The Great Egrets on a Starry Night reminds me of Japanese art; all it needs is a haiku. Some of the others remind me of mediaeval or renaissance tapestry. The difference between these photos and the heavily manipulated photos which are often criticized is that Medow’s work is clearly an artistic presentation where the artist has taken material from different sources and created something new...

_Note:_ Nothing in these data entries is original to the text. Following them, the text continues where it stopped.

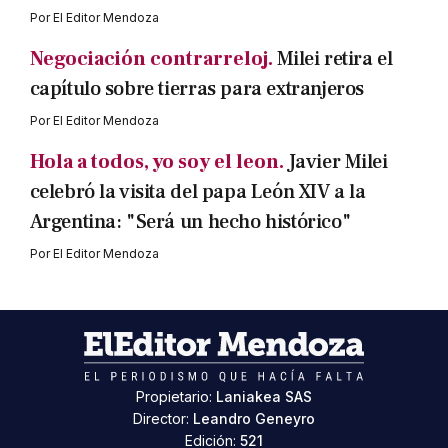
Por
El Editor Mendoza
Negociación contrarreloj.
Milei retira el
capítulo sobre tierras para extranjeros
Por
El Editor Mendoza
Hola a todos, yo soy el leon.
Javier Milei
celebró la visita del papa León XIV a la
Argentina: "Será un hecho histórico"
Por
El Editor Mendoza
Propietario:
Laniakea SAS
Director:
Leandro Geneyro
Edición:
521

Yes!! At last someone broke through that old glass ceiling to reveal emotion, art, beauty all rolled into one magnificent image. This is what I want to see and for those purists out there, I do not care how it was done! I did try this myself and was not brave enough to swim against the tide of hackneyed opinion, now I will revisit it because this is a wonderful breath of fresh air.
J’aime la forme d’esthétique que vous recherchez et que vous avez atteint.
I looked with tears in my eyes at each photograph, each one a work of art. I just returned home and saw this email. While I was out, I pulled off the road to watch a family of Sandhill Cranes (Mom, Dad and juvenile). I intentionally drove by that area hoping to see them, the parents have lived around there for years. I can’t think of anything to watch that is so calming. Thank you for the beautiful pictures.
As a nature lover and a recent visitor to Ding Darling on Sanibel Island, these images truly are ethereal.